(Saved data entries)
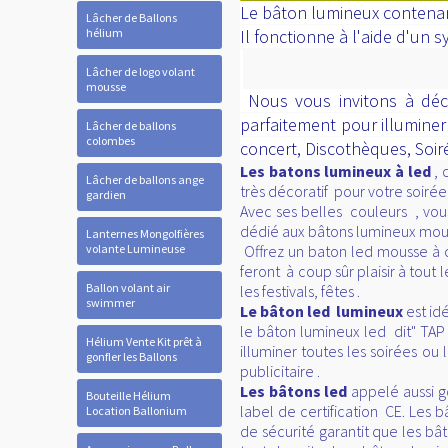
Le bâton lumineux contenant
Lâcher de Ballons
hélium
Il fonctionne à l'aide d'un 
Lâcher de logo volant
mousse
Nous vous invitons à déco
parfaitement pour illuminer 
Lâcher de ballons
colombes
concert, Discothèques, Soiré
Les batons lumineux à led
, 
Lâcher de ballons ange
très décoratif pour votre soirée
gardien
Avec ses belles couleurs , vou
dédié aux bâtons lumineux mouss
Lanternes Mongolfières
volante Lumineuse
Offrez un baton led mousse à ch
feront à coup sûr plaisir à tou
Ballon volant air
les festivals, fêtes .
swimmer
Le bâton led lumineux
est id
le bâton lumineux led dit" TAP 
Hélium Vente Kit prêt à
illuminer toutes les soirées o
gonfler les Ballons
publicitaire .
Les bâtons led
appelé aussi g
Bouteille Hélium
label de certification CE. Les
Location Ballonium
de sécurité garantit que les b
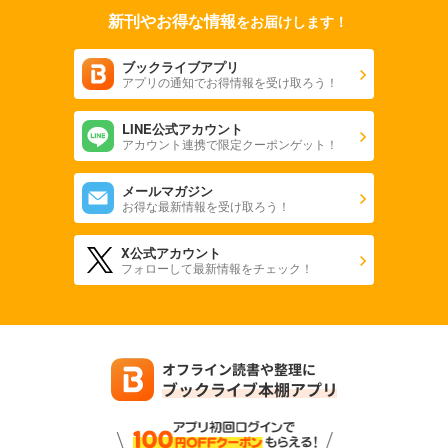
新刊やお得な情報
をお届けします！
ブックライブアプリ
アプリの通知でお得情報を受け取ろう！
LINE公式アカウント
アカウント連携で限定クーポンゲット！
メールマガジン
お得な最新情報を受け取ろう！
X公式アカウント
フォローして最新情報をチェック！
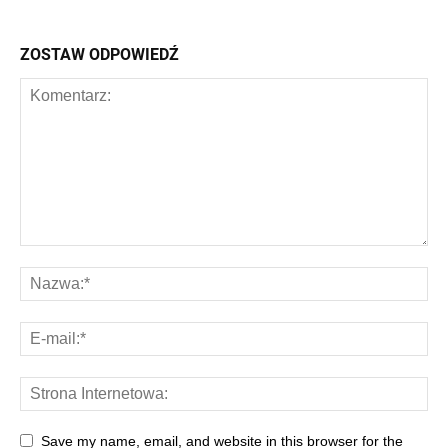
ZOSTAW ODPOWIEDŹ
Save my name, email, and website in this browser for the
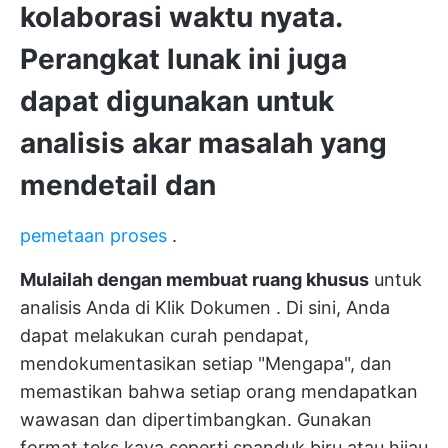
kolaborasi waktu nyata.
Perangkat lunak ini juga
dapat digunakan untuk
analisis akar masalah yang
mendetail dan
pemetaan proses
.
Mulailah dengan membuat ruang khusus
untuk
analisis Anda di
Klik Dokumen
. Di sini, Anda
dapat melakukan curah pendapat,
mendokumentasikan setiap "Mengapa", dan
memastikan bahwa setiap orang mendapatkan
wawasan dan dipertimbangkan. Gunakan
format teks kaya seperti spanduk biru atau hijau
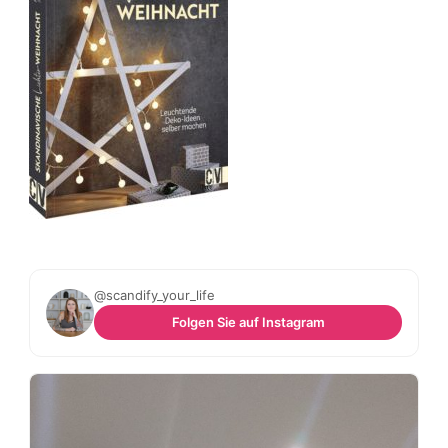
@scandify_your_life
Folgen Sie auf Instagram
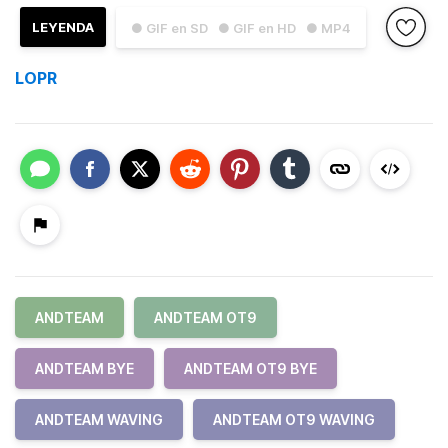
LEYENDA
● GIF en SD
● GIF en HD
● MP4
LOPR
ANDTEAM
ANDTEAM OT9
ANDTEAM BYE
ANDTEAM OT9 BYE
ANDTEAM WAVING
ANDTEAM OT9 WAVING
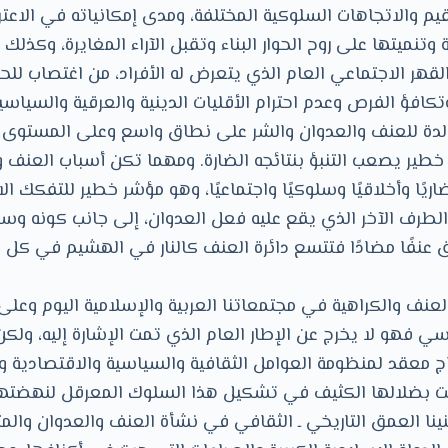
يم والاتجاهات السلوكية المختلفة، ومدى إمكانياته في الاعت
تنميتها على روح الحوار البناء وتقبل الآراء المغايرة، وكذلك ت
القهر الاجتماعي العام الذي يتعرض له الأفراد، من اغتصاب ل
وتكافؤ الفرص وعدم احترام الأقليات الدينية والعرقية والسياسي
دة للعنف والعدوان والشر على نطاق واسع وعلى المستوى 
خطير يصعب التنبؤ بنتائجه الضارة. ومهما تكن أسباب العنف
ا وأخلاقيًا وسلوكيًا واجتماعيًا، وهو مؤشر خطير للتفكك الا
طرف الآخر الذي يقع عليه فعل العدوان، إلى جانب كونه وسي
 عنفًا مضادًا فتتسع دائرة العنف كالنار في الهشيم في كل ث
 العنف والكراهية في مجتمعاتنا العربية والإسلامية اليوم وعل
 فهو لا يخرج عن الإطار العام الذي تمت الإشارة إليه، ول
ج معقد لمنظومة العوامل الثقافية والسياسية والاقتصادية وا
قت بضلالها الكثيف في تشكيل هذا السلوك المعرقل لنهضته
ثنينا العمق التاريخي ـ الثقافي في نشأة العنف والعدوان وال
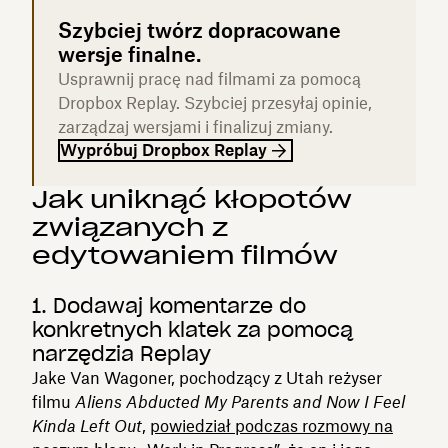
Szybciej twórz dopracowane
wersje finalne.
Usprawnij pracę nad filmami za pomocą
Dropbox Replay. Szybciej przesyłaj opinie,
zarządzaj wersjami i finalizuj zmiany.
Wypróbuj Dropbox Replay
Jak uniknąć kłopotów
związanych z
edytowaniem filmów
1. Dodawaj komentarze do
konkretnych klatek za pomocą
narzędzia Replay
Jake Van Wagoner, pochodzący z Utah reżyser
filmu
Aliens Abducted My Parents and Now I Feel
Kinda Left Out
,
powiedział podczas rozmowy na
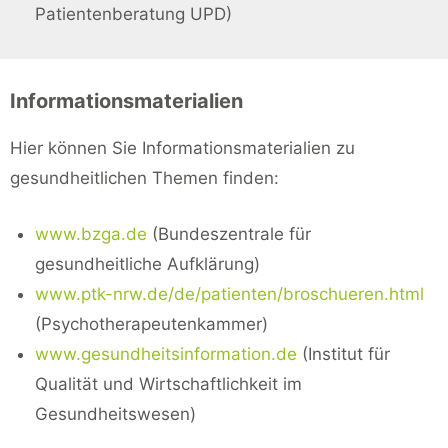
Patientenberatung UPD)
Informationsmaterialien
Hier können Sie Informationsmaterialien zu
gesundheitlichen Themen finden:
www.bzga.de
(Bundeszentrale für
gesundheitliche Aufklärung)
www.ptk-nrw.de/de/patienten/broschueren.html
(Psychotherapeutenkammer)
www.gesundheitsinformation.de
(Institut für
Qualität und Wirtschaftlichkeit im
Gesundheitswesen)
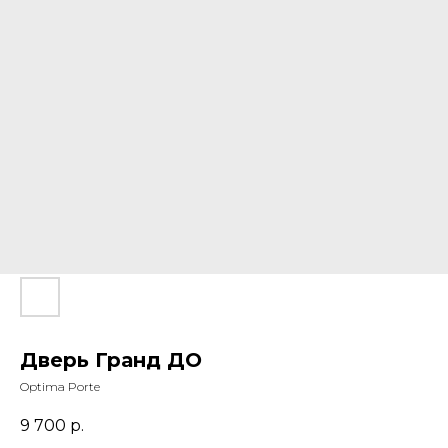
Дверь Гранд ДО
Optima Porte
9 700
р.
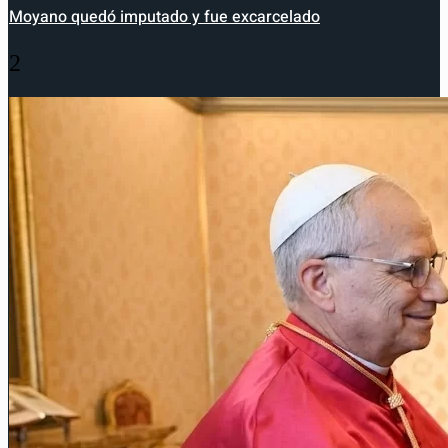
Moyano quedó imputado y fue excarcelado
2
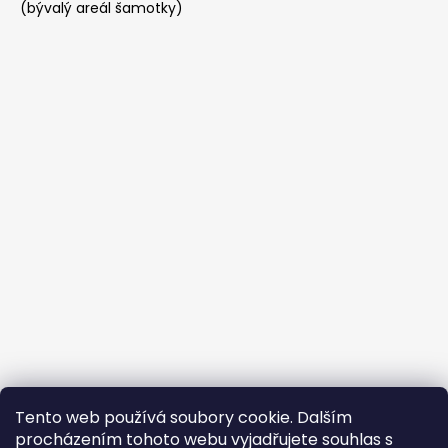
(bývalý areál šamotky)
Tento web používá soubory cookie. Dalším
Buďte členem FB skupiny
procházením tohoto webu vyjadřujete souhlas s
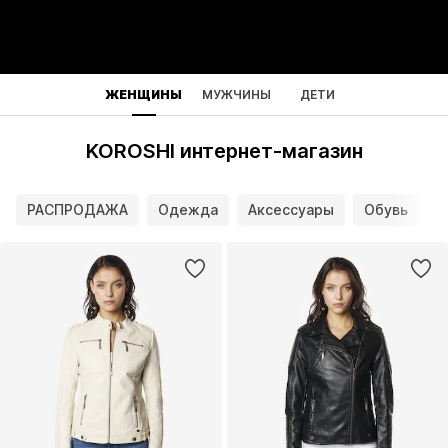
ЖЕНЩИНЫ
МУЖЧИНЫ
ДЕТИ
KOROSHI интернет-магазин
РАСПРОДАЖА
Одежда
Аксессуары
Обувь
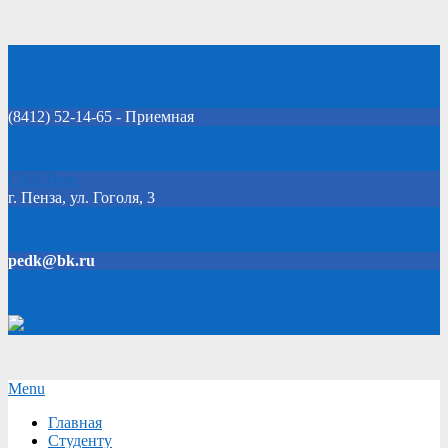
Skip
Добро пожаловать на официальный сайт колледжа!
to
content
(8412) 52-14-65 - Приемная
Click Here
г. Пенза, ул. Гоголя, 3
pedk@bk.ru
Версия для слабовидящих
Secondary
Menu
Navigation
Главная
Menu
Студенту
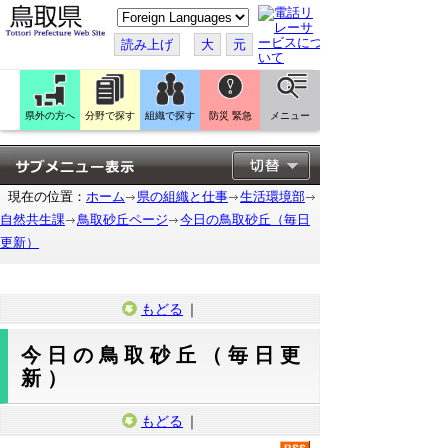
こ
の
ペ
読み上げ
大
元
ー
ジ
を
翻
訳
県外の方へ
分野で探す
組織で探す
防災 緊急
メニュー
す
る
現在の位置：
ホーム
県の組織と仕事
生活環境部
自然共生課
鳥取砂丘ページ
今日の鳥取砂丘（毎日
更新）
もどる
｜
今日の鳥取砂丘（毎日更
新）
もどる
｜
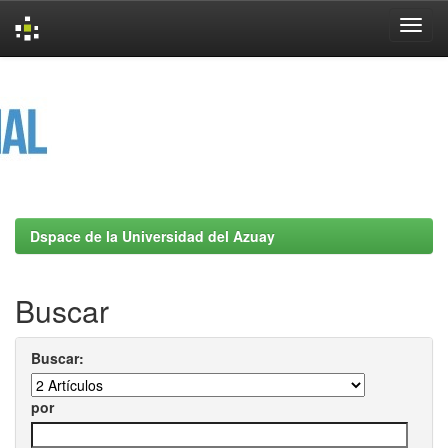
Skip
navigation
Dspace de la Universidad del Azuay
Buscar
Buscar:
por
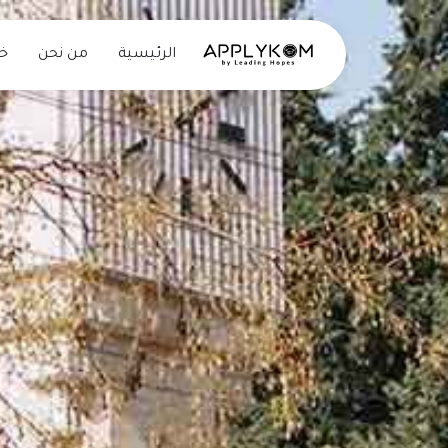
الرئيسية
من نحن
خد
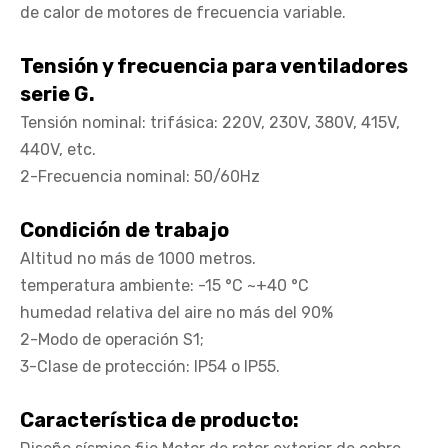
de calor de motores de frecuencia variable.
Tensión y frecuencia para ventiladores
serie G.
Tensión nominal: trifásica: 220V, 230V, 380V, 415V,
440V, etc.
2-Frecuencia nominal: 50/60Hz
Condición de trabajo
Altitud no más de 1000 metros.
temperatura ambiente: -15 °C ~+40 °C
humedad relativa del aire no más del 90%
2-Modo de operación S1;
3-Clase de protección: IP54 o IP55.
Característica de producto:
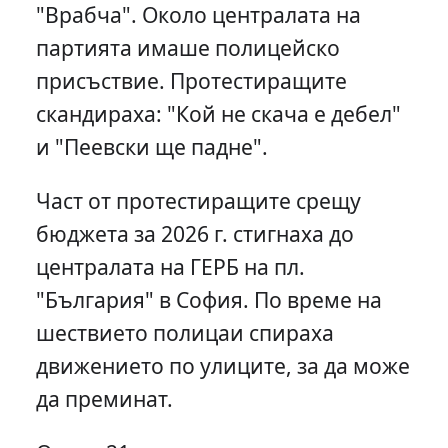
"Врабча". Около централата на
партията имаше полицейско
присъствие. Протестиращите
скандираха: "Кой не скача е дебел"
и "Пеевски ще падне".
Част от протестиращите срещу
бюджета за 2026 г. стигнаха до
централата на ГЕРБ на пл.
"България" в София. По време на
шествието полицаи спираха
движението по улиците, за да може
да преминат.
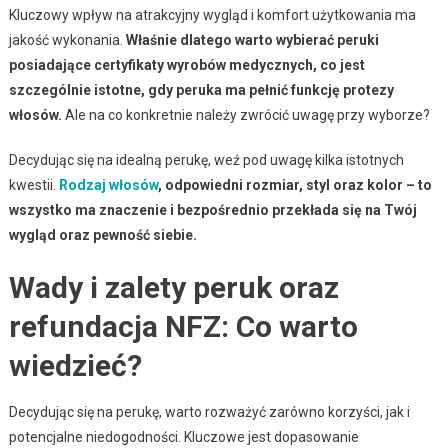
Kluczowy wpływ na atrakcyjny wygląd i komfort użytkowania ma
jakość wykonania.
Właśnie dlatego warto wybierać peruki
posiadające certyfikaty wyrobów medycznych, co jest
szczególnie istotne, gdy peruka ma pełnić funkcję protezy
włosów.
Ale na co konkretnie należy zwrócić uwagę przy wyborze?
Decydując się na idealną perukę, weź pod uwagę kilka istotnych
kwestii.
Rodzaj włosów
, odpowiedni rozmiar, styl oraz kolor – to
wszystko ma znaczenie i bezpośrednio przekłada się na Twój
wygląd oraz pewność siebie.
Wady i zalety peruk oraz
refundacja NFZ: Co warto
wiedzieć?
Decydując się na perukę, warto rozważyć zarówno korzyści, jak i
potencjalne niedogodności. Kluczowe jest dopasowanie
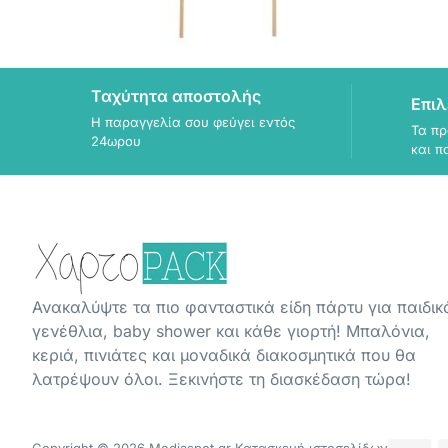
Ταχύτητα αποστολής
Επιλ
Η παραγγελία σου φεύγει εντός
Τα πρ
24ωρου
και π
Ανακαλύψτε τα πιο φανταστικά είδη πάρτυ για παιδικ
γενέθλια, baby shower και κάθε γιορτή! Μπαλόνια,
κεριά, πινιάτες και μοναδικά διακοσμητικά που θα
λατρέψουν όλοι. Ξεκινήστε τη διασκέδαση τώρα!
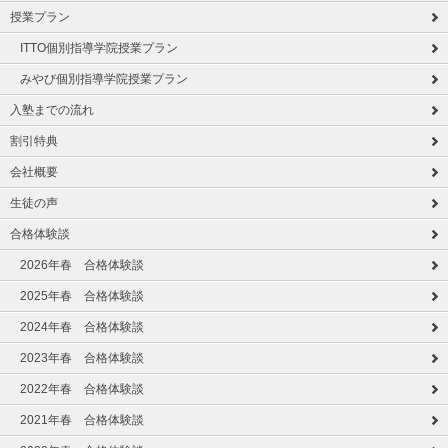
授業プラン
ITTO個別指導学院授業プラン
みやび個別指導学院授業プラン
入塾までの流れ
割引特典
会社概要
生徒の声
合格体験談
2026年春 合格体験談
2025年春 合格体験談
2024年春 合格体験談
2023年春 合格体験談
2022年春 合格体験談
2021年春 合格体験談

→ Written task:
Check each line of the records above for the string "Lâcher", and report every line that has it.

→ Written answer:
Lâcher de Ballons
Lâcher de logo volant
Lâcher de ballons
Lâcher de ballons ange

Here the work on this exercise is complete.